• EXTRAIT DU DOCUMENT
======

Le réseau France services "participe à la réduction des fractures territoriales", estime la Cour des comptes
Depuis 2019, le programme France services, fort de ses 2.840 espaces, "participe à la réduction des fractures territoriales", estime la Cour des comptes. Les magistrats financiers appellent cependant les porteurs du programme - l'ANCT et les opérateurs de service public - à "clarifier" leurs orientations stratégiques pour l'avenir. Ils recommandent en particulier de mieux prendre en compte les "spécificités" du territoire dans lequel un espace France services est implanté.
Une fois n'est pas coutume : alors que les travaux de la Cour des comptes sont plutôt connus pour "étriller" et "épingler", le dernier rapport consacré aux maisons France services, publié ce mercredi 4 septembre 2024, se révèle élogieux. L'institution salue le déploiement réussi des maisons France services depuis 2019 tout en appelant à "clarifier la stratégie du programme pour assurer sa pérennité". Cinq ans après le lancement du programme, en réponse notamment à la crise des "gilets jaunes", le réseau France services, destiné à aider les usagers les plus éloignés des services publics à réaliser certaines démarches administratives, compte "plus de 2.840 espaces" (antennes comprises) répartis sur le territoire. Ajoutons que près de 100% des espaces se situent à moins de 30 minutes de transport pour les usagers. Le pilotage des France services est assuré par l'Agence nationale de la cohésion des territoires (ANCT) ; la Banque des Territoires quant à elle subventionne l'animation du réseau France services, les outils numériques - dont notamment la plateforme France services - et la formation.

======

• DONNÉES FOURNIES
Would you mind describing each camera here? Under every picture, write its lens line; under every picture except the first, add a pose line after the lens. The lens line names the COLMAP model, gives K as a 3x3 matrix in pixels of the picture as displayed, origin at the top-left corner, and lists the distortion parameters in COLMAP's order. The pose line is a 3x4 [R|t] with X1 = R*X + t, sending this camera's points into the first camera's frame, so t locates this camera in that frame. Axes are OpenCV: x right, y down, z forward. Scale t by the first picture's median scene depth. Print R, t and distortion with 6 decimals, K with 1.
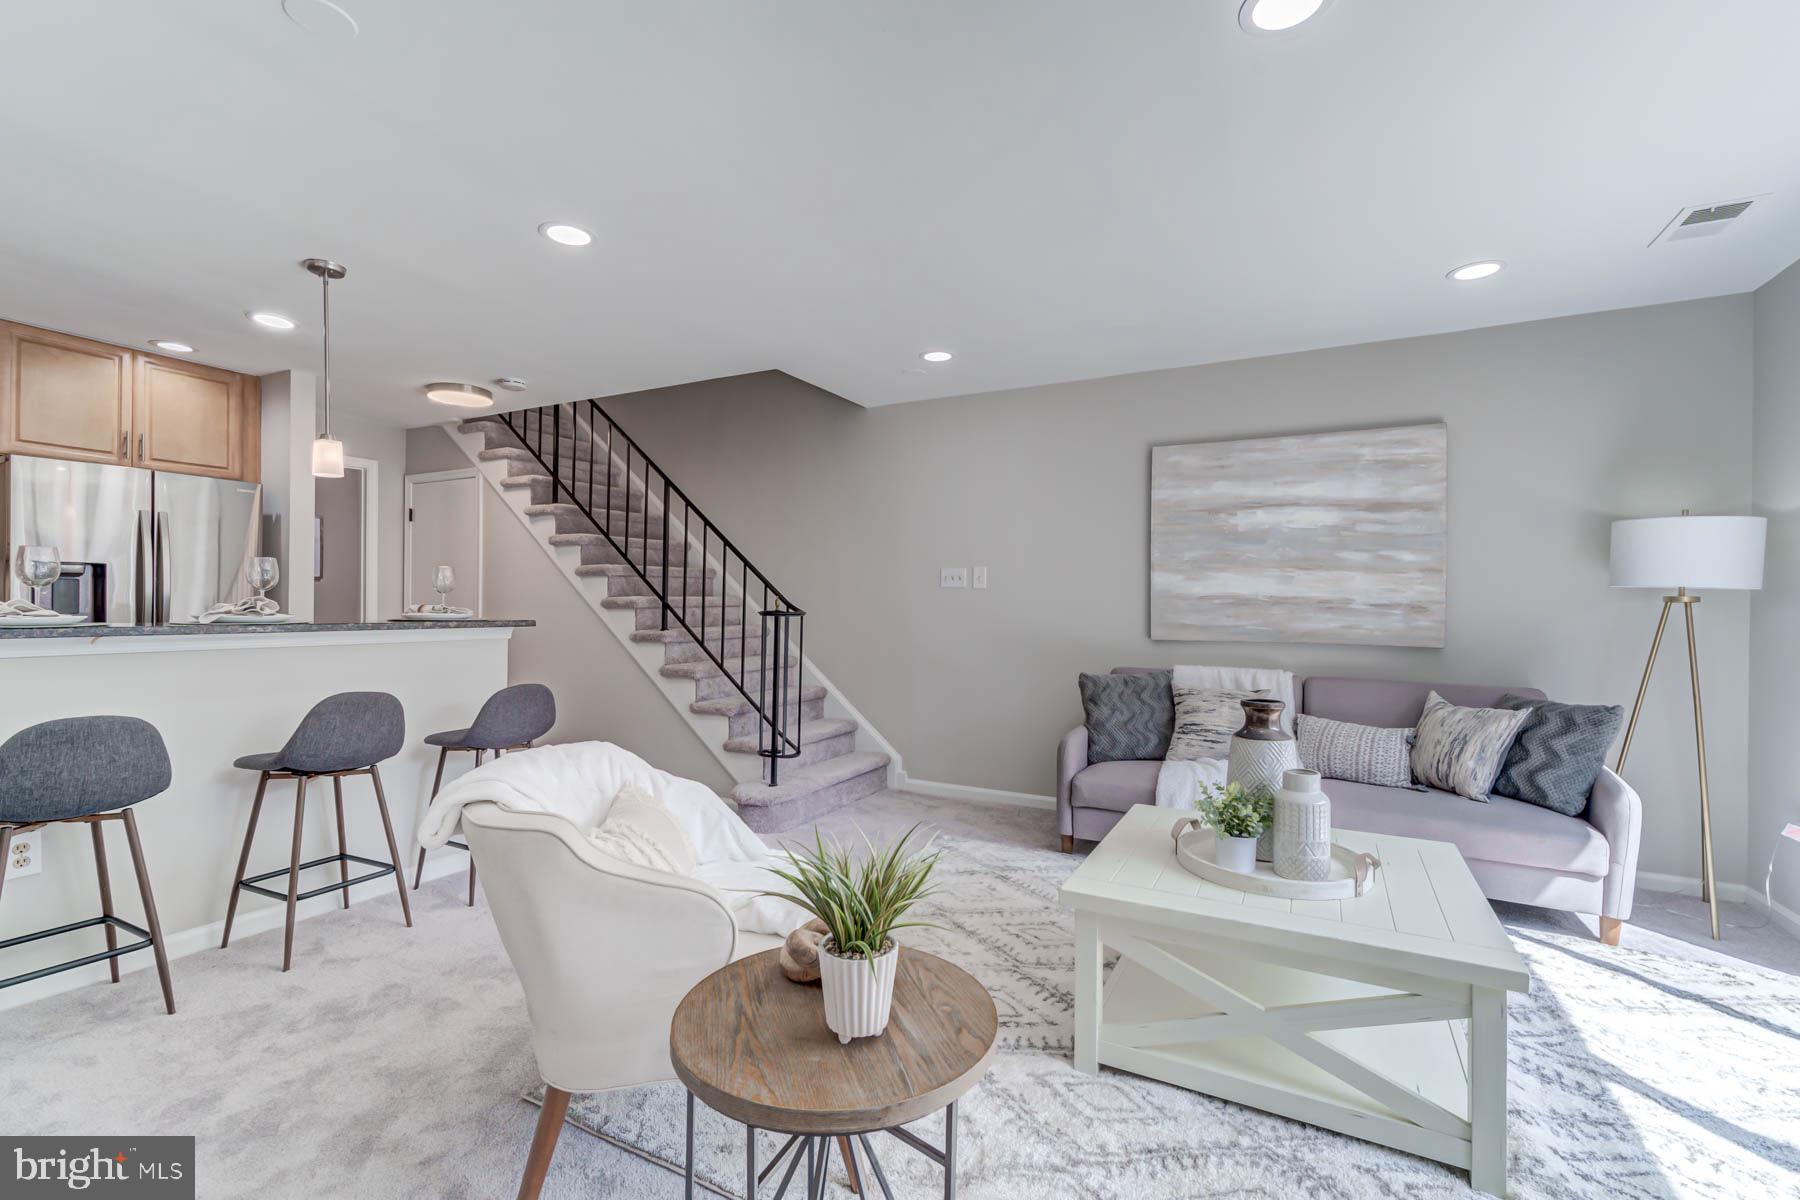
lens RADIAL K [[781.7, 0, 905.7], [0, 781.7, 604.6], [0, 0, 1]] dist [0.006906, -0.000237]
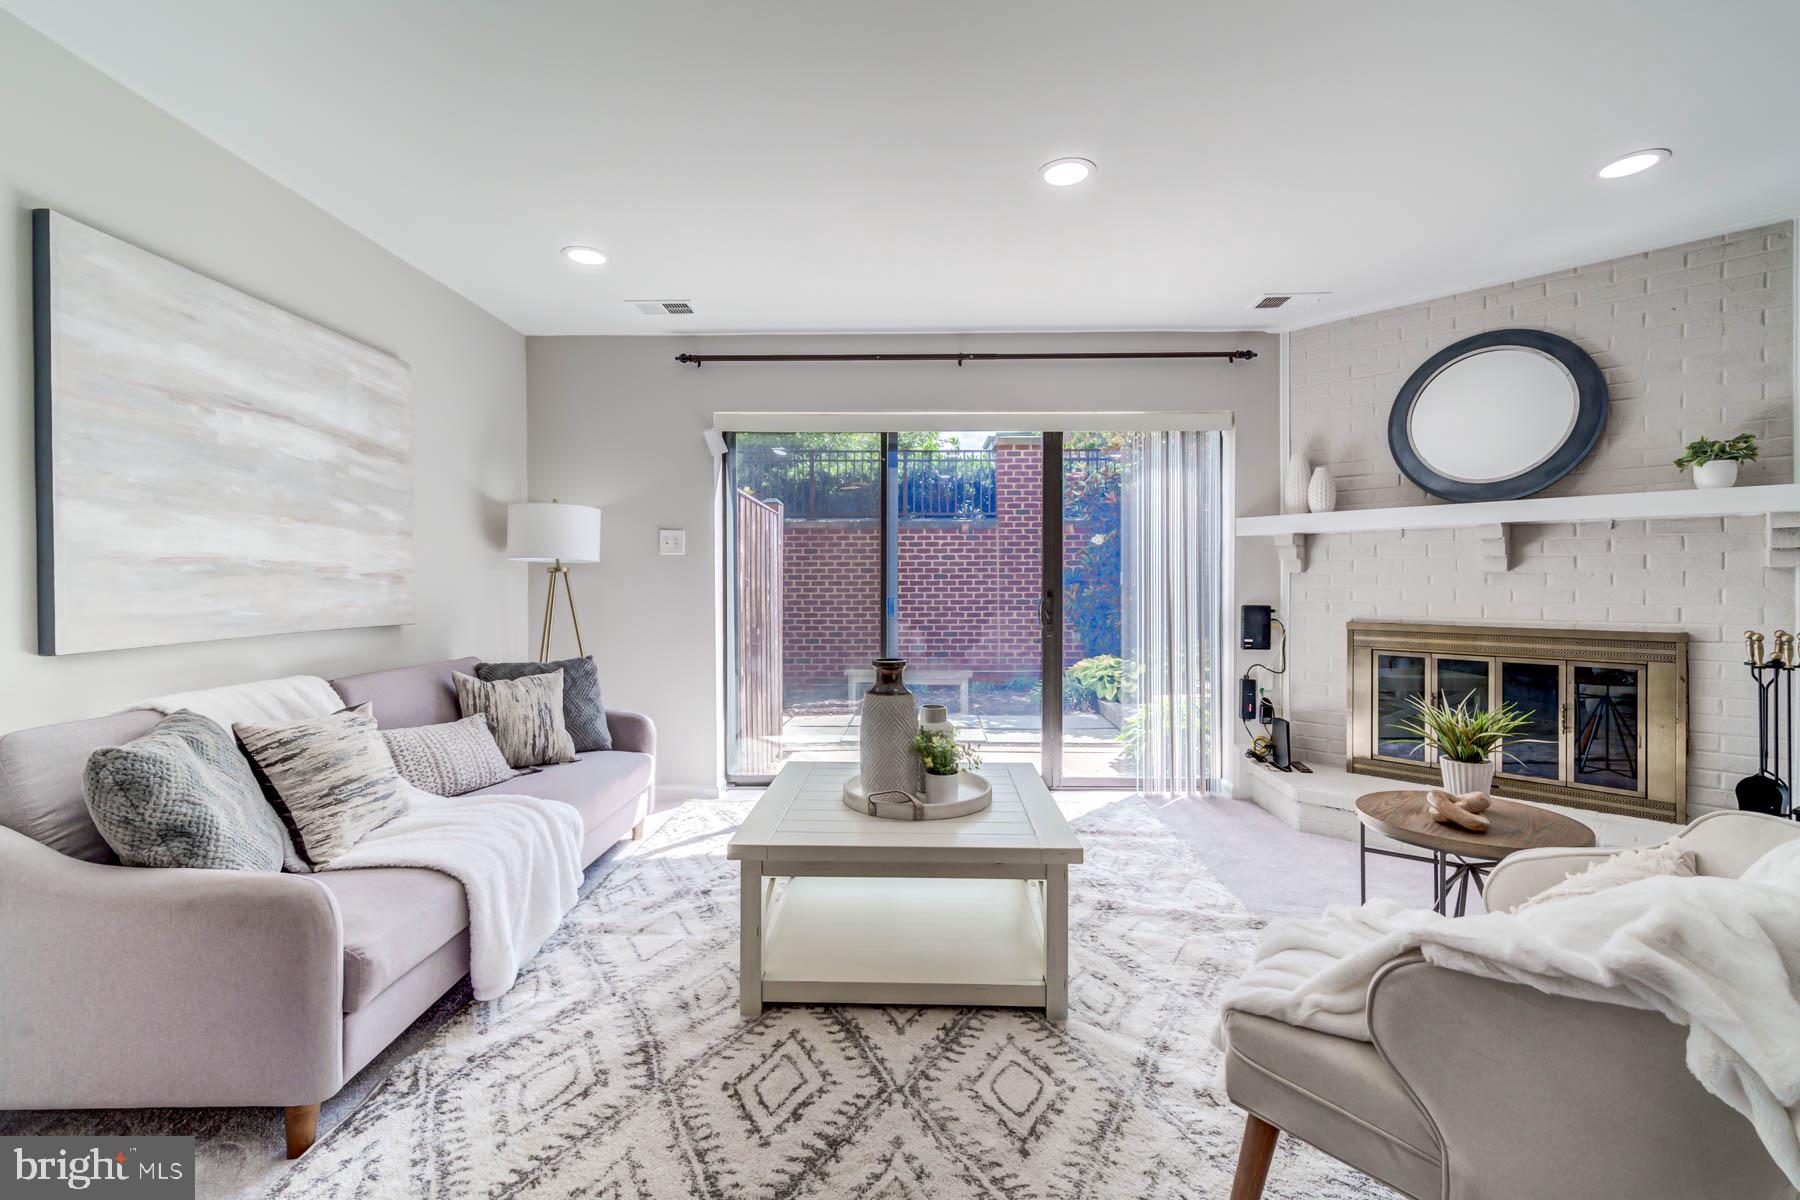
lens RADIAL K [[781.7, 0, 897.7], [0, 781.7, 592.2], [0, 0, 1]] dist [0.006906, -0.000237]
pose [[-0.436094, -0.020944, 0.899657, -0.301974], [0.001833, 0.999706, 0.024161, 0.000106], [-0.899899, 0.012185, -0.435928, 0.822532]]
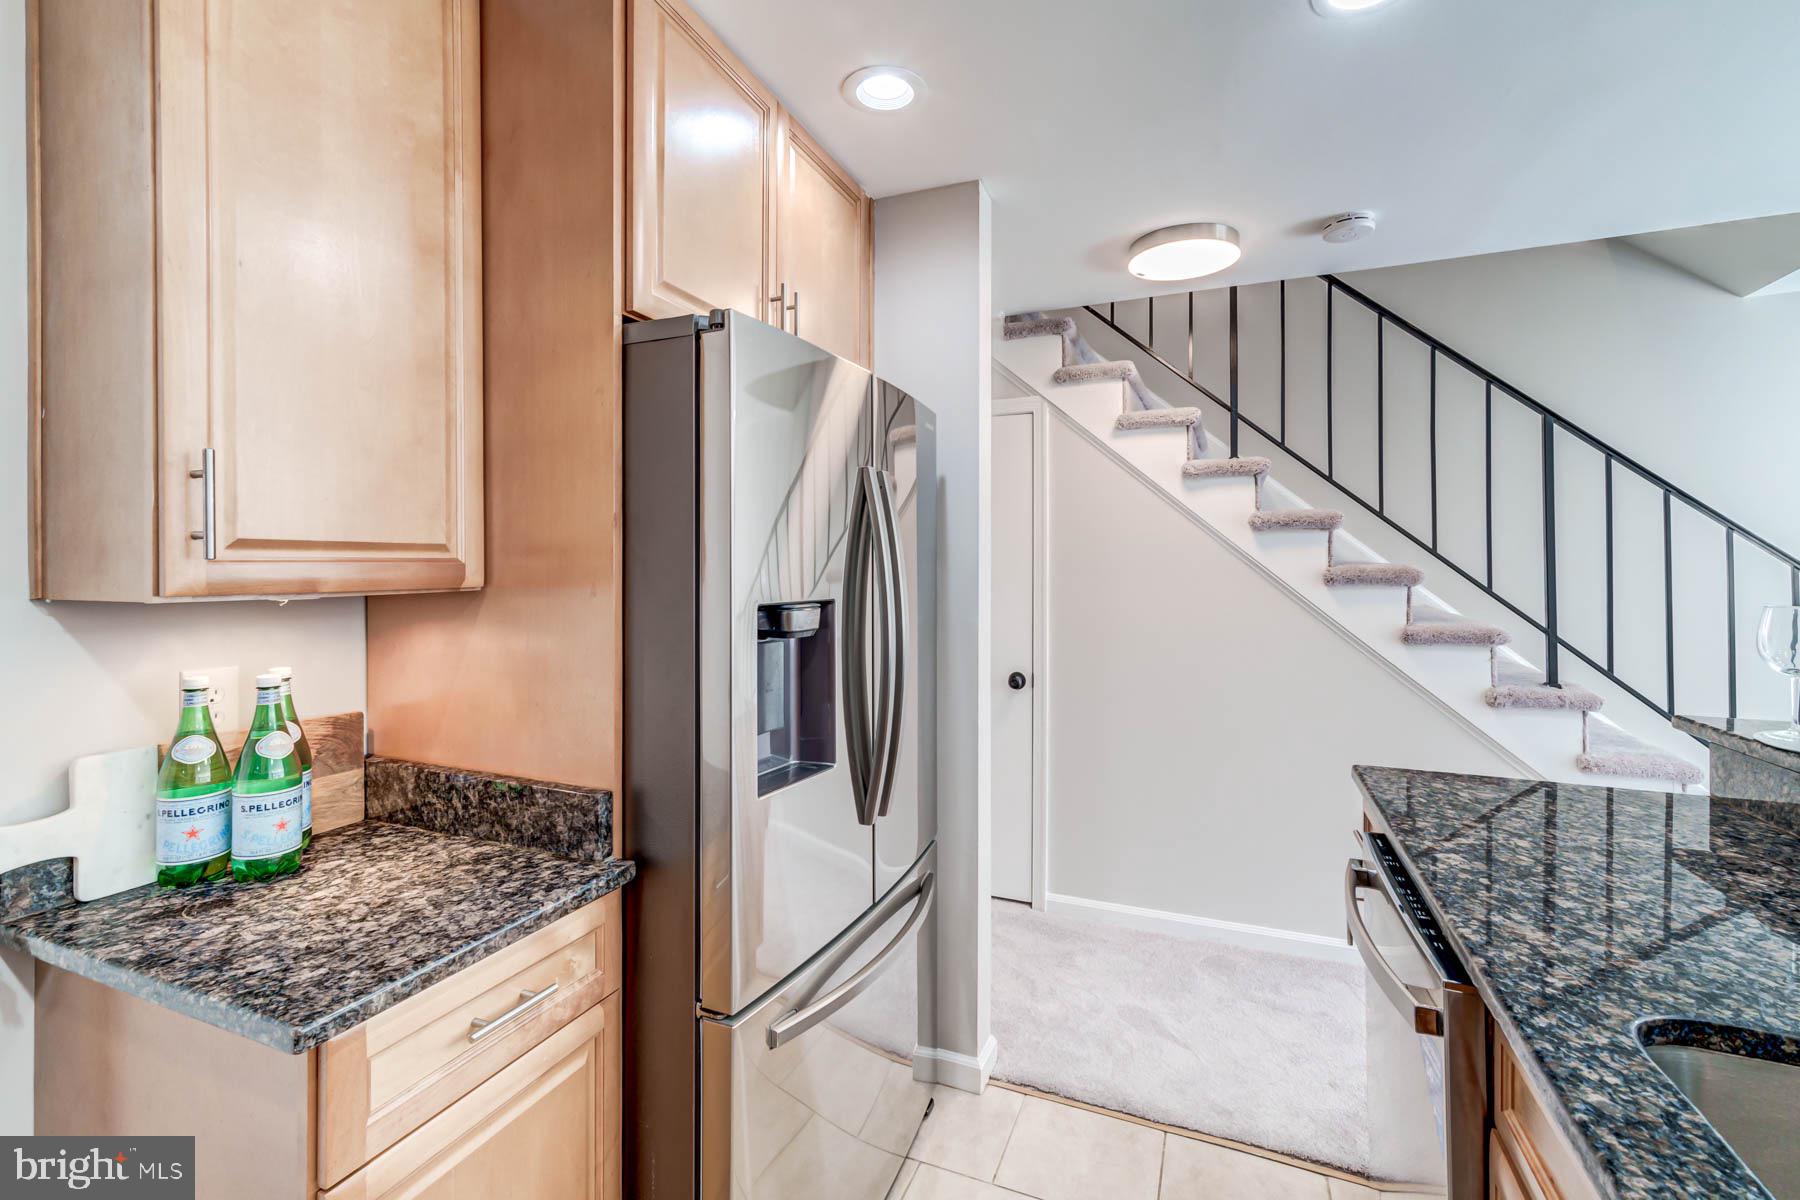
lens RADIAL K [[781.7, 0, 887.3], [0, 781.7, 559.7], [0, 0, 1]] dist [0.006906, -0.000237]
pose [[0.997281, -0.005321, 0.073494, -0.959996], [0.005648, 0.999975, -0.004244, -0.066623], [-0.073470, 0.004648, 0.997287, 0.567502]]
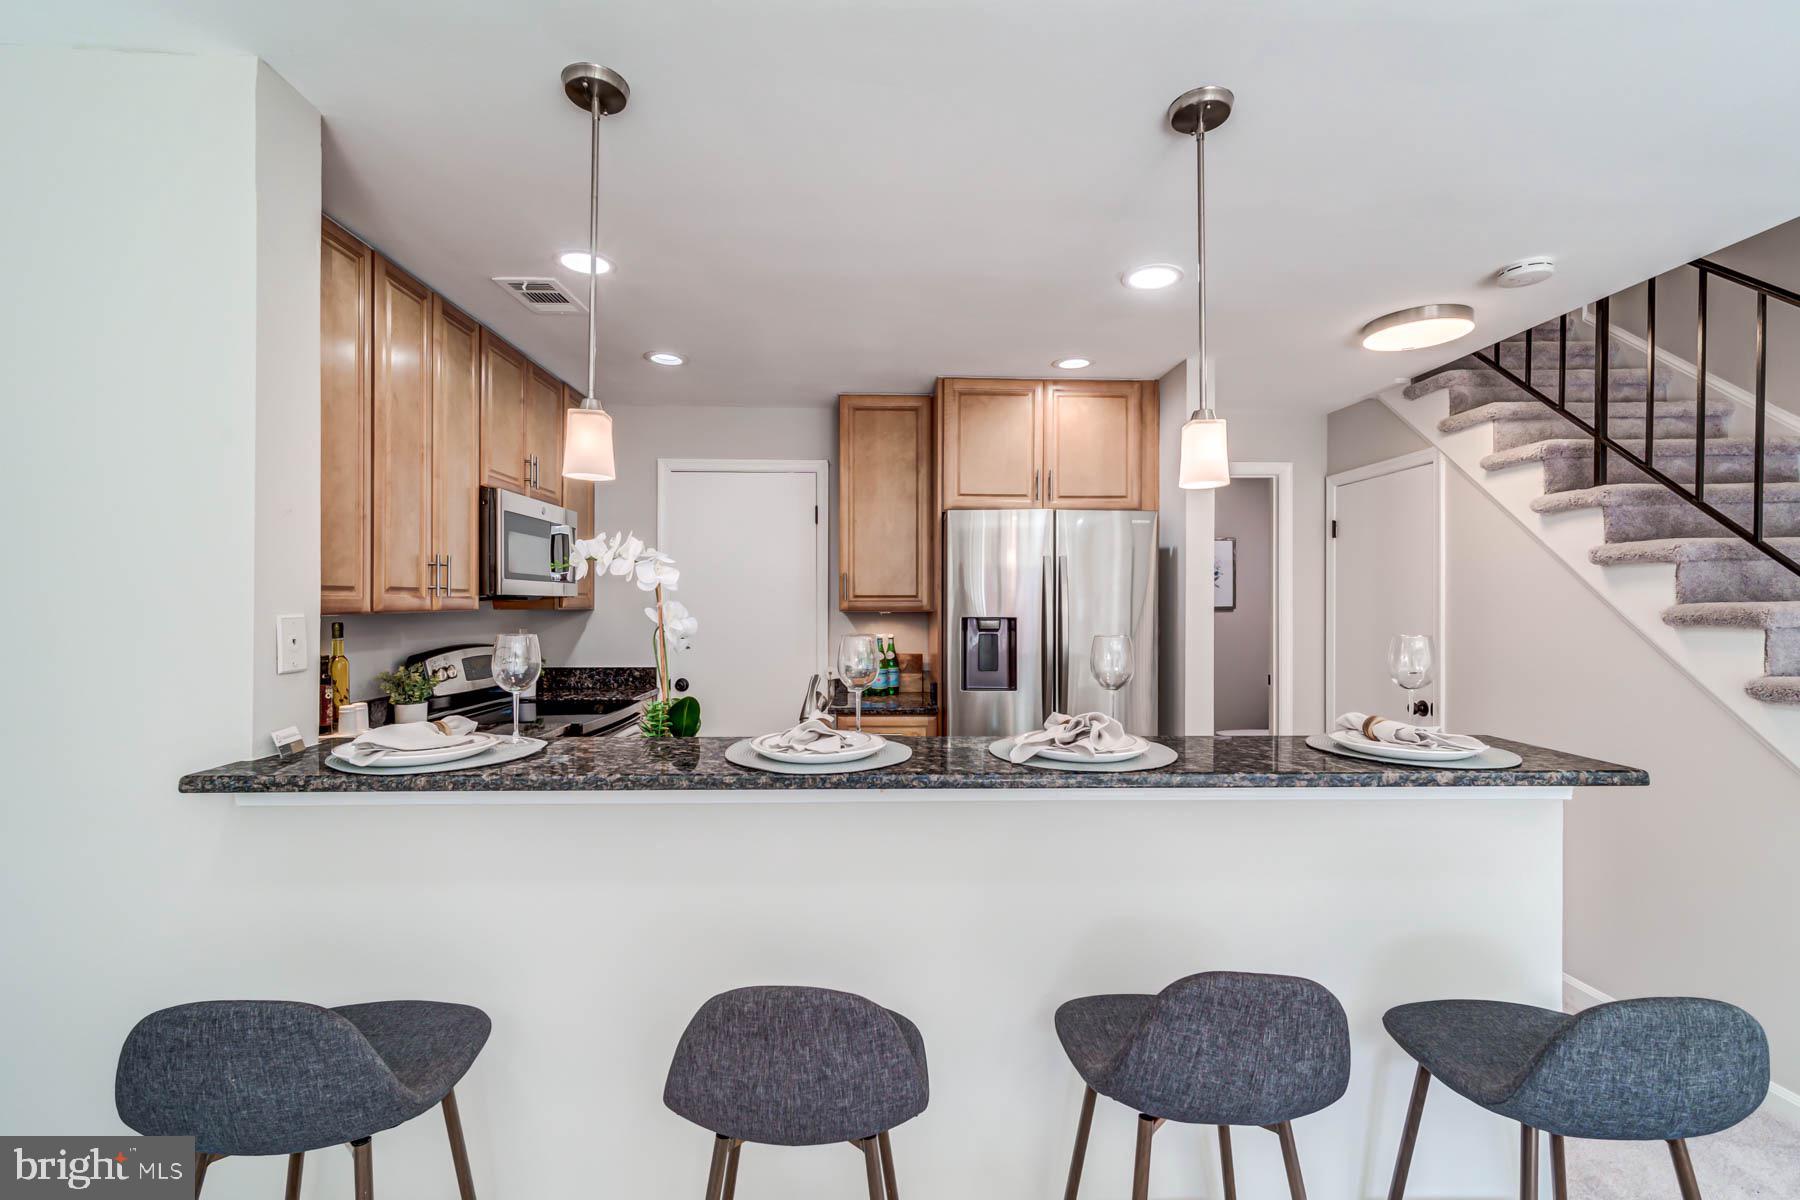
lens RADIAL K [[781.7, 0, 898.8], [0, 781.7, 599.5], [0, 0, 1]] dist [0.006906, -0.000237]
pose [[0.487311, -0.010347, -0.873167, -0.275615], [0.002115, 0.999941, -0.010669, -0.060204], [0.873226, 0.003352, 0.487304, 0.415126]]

======

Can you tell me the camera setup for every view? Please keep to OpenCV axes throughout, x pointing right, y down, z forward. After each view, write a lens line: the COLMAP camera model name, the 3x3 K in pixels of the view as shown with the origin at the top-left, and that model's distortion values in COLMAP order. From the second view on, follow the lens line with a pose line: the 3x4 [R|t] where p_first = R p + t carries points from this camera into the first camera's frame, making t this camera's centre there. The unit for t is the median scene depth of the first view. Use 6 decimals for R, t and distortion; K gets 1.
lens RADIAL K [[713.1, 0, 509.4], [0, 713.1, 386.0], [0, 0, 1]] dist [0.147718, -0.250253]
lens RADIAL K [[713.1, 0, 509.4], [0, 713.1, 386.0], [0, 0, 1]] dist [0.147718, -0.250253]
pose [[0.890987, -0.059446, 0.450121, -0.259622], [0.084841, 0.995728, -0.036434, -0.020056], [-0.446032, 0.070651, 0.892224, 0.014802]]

======

• VOTRE OBJECTIF
Recopiez intégralement, sans rien y changer, l'article plus haut sur le réseau France services.

• RÉPONSE À L'EXERCICE
Le réseau France services "participe à la réduction des fractures territoriales", estime la Cour des comptes
Depuis 2019, le programme France services, fort de ses 2.840 espaces, "participe à la réduction des fractures territoriales", estime la Cour des comptes. Les magistrats financiers appellent cependant les porteurs du programme - l'ANCT et les opérateurs de service public - à "clarifier" leurs orientations stratégiques pour l'avenir. Ils recommandent en particulier de mieux prendre en compte les "spécificités" du territoire dans lequel un espace France services est implanté.
Une fois n'est pas coutume : alors que les travaux de la Cour des comptes sont plutôt connus pour "étriller" et "épingler", le dernier rapport consacré aux maisons France services, publié ce mercredi 4 septembre 2024, se révèle élogieux. L'institution salue le déploiement réussi des maisons France services depuis 2019 tout en appelant à "clarifier la stratégie du programme pour assurer sa pérennité". Cinq ans après le lancement du programme, en réponse notamment à la crise des "gilets jaunes", le réseau France services, destiné à aider les usagers les plus éloignés des services publics à réaliser certaines démarches administratives, compte "plus de 2.840 espaces" (antennes comprises) répartis sur le territoire. Ajoutons que près de 100% des espaces se situent à moins de 30 minutes de transport pour les usagers. Le pilotage des France services est assuré par l'Agence nationale de la cohésion des territoires (ANCT) ; la Banque des Territoires quant à elle subventionne l'animation du réseau France services, les outils numériques - dont notamment la plateforme France services - et la formation.